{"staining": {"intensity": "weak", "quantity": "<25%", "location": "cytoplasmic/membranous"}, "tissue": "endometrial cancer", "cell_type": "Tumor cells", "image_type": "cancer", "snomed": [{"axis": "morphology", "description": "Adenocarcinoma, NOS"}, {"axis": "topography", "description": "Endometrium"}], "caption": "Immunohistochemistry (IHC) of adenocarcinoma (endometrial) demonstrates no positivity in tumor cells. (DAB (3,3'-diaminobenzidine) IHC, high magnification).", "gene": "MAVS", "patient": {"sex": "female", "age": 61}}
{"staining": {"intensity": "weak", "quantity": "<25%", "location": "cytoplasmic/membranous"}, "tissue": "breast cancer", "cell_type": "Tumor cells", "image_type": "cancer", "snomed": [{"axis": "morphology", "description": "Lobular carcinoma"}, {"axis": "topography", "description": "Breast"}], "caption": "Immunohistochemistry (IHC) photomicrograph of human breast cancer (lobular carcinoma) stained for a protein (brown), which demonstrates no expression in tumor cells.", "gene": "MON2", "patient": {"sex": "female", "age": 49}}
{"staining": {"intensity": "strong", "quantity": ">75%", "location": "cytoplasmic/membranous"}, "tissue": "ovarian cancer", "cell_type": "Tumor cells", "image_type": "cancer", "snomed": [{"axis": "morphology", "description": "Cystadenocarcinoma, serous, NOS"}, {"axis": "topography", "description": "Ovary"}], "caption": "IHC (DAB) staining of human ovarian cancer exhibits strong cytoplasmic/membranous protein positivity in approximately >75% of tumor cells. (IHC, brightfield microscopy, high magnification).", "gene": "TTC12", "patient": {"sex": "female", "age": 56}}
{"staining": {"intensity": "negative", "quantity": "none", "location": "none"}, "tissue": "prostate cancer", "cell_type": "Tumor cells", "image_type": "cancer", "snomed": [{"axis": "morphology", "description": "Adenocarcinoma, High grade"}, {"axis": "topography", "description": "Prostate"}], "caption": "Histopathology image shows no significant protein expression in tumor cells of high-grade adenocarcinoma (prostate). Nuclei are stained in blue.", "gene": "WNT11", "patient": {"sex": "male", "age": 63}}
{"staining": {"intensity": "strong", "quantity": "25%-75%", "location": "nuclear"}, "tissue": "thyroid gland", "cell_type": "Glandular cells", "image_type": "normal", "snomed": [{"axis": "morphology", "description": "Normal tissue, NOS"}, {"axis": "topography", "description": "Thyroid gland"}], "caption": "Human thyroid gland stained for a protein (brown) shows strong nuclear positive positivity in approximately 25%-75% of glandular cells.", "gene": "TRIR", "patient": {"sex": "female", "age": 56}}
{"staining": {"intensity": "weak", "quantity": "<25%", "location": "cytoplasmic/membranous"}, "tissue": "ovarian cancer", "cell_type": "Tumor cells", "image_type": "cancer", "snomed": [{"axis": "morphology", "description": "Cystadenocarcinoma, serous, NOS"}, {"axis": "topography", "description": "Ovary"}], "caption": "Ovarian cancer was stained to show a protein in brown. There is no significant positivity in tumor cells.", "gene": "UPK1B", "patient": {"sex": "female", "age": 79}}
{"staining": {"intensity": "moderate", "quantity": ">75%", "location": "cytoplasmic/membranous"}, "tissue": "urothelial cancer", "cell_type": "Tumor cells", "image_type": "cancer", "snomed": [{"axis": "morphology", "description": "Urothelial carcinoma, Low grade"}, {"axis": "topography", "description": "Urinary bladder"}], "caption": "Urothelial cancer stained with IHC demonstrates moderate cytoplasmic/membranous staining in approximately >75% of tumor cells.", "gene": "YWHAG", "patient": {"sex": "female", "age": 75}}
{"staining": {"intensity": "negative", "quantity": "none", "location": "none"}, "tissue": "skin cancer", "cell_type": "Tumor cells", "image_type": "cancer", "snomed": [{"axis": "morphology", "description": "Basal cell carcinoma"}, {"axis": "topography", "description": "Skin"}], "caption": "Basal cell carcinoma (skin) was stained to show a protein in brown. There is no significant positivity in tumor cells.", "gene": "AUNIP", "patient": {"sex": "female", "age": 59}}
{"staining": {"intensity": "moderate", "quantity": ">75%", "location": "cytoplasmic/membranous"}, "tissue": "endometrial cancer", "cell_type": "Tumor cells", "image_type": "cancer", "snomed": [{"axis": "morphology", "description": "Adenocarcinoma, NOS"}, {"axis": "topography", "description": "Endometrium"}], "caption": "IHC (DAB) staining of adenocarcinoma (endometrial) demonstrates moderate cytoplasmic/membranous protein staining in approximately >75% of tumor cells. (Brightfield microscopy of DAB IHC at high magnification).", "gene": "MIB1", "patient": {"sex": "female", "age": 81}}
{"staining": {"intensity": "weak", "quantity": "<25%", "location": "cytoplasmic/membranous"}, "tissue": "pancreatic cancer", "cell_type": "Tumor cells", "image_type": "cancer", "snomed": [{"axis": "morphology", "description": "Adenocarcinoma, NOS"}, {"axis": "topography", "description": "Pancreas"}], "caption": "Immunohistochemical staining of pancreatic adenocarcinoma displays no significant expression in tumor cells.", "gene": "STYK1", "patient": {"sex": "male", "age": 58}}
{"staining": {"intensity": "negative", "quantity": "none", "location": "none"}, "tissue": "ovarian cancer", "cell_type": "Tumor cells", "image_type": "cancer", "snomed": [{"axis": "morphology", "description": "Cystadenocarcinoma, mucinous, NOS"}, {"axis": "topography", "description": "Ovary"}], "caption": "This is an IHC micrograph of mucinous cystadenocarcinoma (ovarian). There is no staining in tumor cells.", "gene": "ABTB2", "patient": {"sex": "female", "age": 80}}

:::

YOUR OBJECTIVE: Could you retype exactly the lines from the first one of the records through the line containing "(IHC) photomicrograph of", both included, and nothing more?

WRITTEN RESPONSE:
{"staining": {"intensity": "weak", "quantity": "<25%", "location": "cytoplasmic/membranous"}, "tissue": "endometrial cancer", "cell_type": "Tumor cells", "image_type": "cancer", "snomed": [{"axis": "morphology", "description": "Adenocarcinoma, NOS"}, {"axis": "topography", "description": "Endometrium"}], "caption": "Immunohistochemistry (IHC) of adenocarcinoma (endometrial) demonstrates no positivity in tumor cells. (DAB (3,3'-diaminobenzidine) IHC, high magnification).", "gene": "MAVS", "patient": {"sex": "female", "age": 61}}
{"staining": {"intensity": "weak", "quantity": "<25%", "location": "cytoplasmic/membranous"}, "tissue": "breast cancer", "cell_type": "Tumor cells", "image_type": "cancer", "snomed": [{"axis": "morphology", "description": "Lobular carcinoma"}, {"axis": "topography", "description": "Breast"}], "caption": "Immunohistochemistry (IHC) photomicrograph of human breast cancer (lobular carcinoma) stained for a protein (brown), which demonstrates no expression in tumor cells.", "gene": "MON2", "patient": {"sex": "female", "age": 49}}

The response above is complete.